Friday, September 4, 2009

Porting a web site from MS SQL to MySQL

My son is starting his senior year in High School, and he's doing an internship at Build-It-Yourself, a site for helping kids ages 8-13 design and build their own toys and robots. A section of the site, Build-It-Blocks, has a library of reusable, functional building blocks, construction tricks and presentation tips. In talking with my son, I learned that there's a desire to port Build-It-Blocks from MS SQL Server to MySQL. I offered to help out since I have some experience with MySQL from my work at Tokutek.

Several thousand person hours went into creating the existing site, so one of the goals is to re-use as much of the existing code and content as possible. Other goals include running on Windows, and minimizing the amount of effort required to complete the port.

To get started, I reviewed the existing implementation, and it consists of:
  • Just over 100 .asp files
  • 116 stored procedures
  • 1 database with less than 100 tables
I did some research, and based on this article I think it will be fairly easy to port to MySQL using the MyODBC connector. Here's an outline of the porting plan:
  1. Install MySQL and MyODBC
  2. Export the MS SQL Database to MySQL
  3. Modify the .asp code to connect to MySQL and use MySQL stored procedures
  4. Port the stored procedures from MS SQL to MySQL
I'll post more details as we work on the port the MySQL - should be fun!


Roland Bouman said...

Hi Tom!

If I may give you some advice, I would spend some serious time reviewing the stored procedure code before you start porting. You may run into MySQL missing particular features, and its best if you know what kinds of things you run into, and whether that still justifies porting MS SQL SP's to MySQL SP's (as opposed to porting MS SQL SP's to code outside the database).

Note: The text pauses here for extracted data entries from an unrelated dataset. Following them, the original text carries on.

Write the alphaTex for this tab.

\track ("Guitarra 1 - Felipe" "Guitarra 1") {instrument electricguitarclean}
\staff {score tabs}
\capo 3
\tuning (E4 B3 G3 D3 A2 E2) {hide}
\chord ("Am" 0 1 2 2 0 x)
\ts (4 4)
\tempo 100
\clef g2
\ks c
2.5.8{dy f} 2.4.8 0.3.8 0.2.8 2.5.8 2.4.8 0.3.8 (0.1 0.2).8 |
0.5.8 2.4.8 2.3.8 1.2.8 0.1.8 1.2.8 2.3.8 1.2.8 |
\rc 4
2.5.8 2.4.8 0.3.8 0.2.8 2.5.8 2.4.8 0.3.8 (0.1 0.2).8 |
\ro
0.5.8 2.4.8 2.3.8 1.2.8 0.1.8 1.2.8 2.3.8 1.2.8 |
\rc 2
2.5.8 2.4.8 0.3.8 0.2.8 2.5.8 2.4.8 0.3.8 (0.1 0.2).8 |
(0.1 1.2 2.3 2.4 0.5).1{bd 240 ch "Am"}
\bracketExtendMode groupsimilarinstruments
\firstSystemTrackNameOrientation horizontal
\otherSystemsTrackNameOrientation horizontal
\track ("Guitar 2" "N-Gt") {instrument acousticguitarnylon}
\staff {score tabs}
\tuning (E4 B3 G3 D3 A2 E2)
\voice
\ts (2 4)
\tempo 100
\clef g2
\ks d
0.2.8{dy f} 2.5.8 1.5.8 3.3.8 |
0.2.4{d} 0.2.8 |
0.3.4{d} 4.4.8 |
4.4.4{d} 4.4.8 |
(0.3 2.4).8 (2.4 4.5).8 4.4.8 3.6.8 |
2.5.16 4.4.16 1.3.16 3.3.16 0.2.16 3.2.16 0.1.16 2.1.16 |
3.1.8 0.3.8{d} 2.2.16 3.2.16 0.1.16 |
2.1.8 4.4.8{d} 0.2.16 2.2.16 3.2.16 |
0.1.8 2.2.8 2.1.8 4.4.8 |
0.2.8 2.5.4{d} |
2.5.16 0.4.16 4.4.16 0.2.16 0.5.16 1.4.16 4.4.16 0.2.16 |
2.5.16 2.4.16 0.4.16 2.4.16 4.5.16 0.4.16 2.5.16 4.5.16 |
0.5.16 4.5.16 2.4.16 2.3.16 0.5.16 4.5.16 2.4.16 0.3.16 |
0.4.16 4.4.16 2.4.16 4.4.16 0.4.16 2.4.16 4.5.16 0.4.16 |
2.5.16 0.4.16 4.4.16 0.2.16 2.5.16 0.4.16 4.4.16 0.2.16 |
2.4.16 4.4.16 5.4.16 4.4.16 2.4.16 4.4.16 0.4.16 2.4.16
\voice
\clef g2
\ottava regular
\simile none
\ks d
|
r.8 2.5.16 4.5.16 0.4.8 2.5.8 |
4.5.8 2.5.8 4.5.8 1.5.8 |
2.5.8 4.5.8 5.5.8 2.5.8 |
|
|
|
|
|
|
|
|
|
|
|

Now, if I would find that substantial effort was required to rebuild SP functionality in code, I would spend some time thinking whether I'd want to do that in .asp.

I know, one should avoid turning over every stone, and if an easy port of only the database is possible, I would go for that.

Tom Hotchkiss said...


Thanks so much for the valuable advice - I'll review the stored procedures and consider the options - should be interesting.


Sheeri K. Cabral said...

Tom -- looks like a plan. Have you checked out ? It not only points out some tools, but shows some of the concerns (Especially Roland's above...)

Darren Cassar said...

Hi Tom,
It's great to see your enthusiasm, but given I'm currently migrating Sybase to MySQL (although it's for a few thousand stored procs and a few databases with an average of 400tables each), I wanted to bring some things to your attention before you start the migration.

Be careful for:
custom data types (mysql doesn't support them)
timestamp datatypes if they are using any kinds of milliseconds (mysql storing of milliseconds can be done using decimal instead of timestamp but you'd have to hack a bit with that), generation of milliseconds is on the other hand something you must do using a UDF (user defined function).

There are of course other issues but it'll be a fun project i'm sure :)

If you only have few objects to migrate, you might want to have a look at sqlways which would facilitate your conversion. If you have less than 100 tables you could migrate those for free :).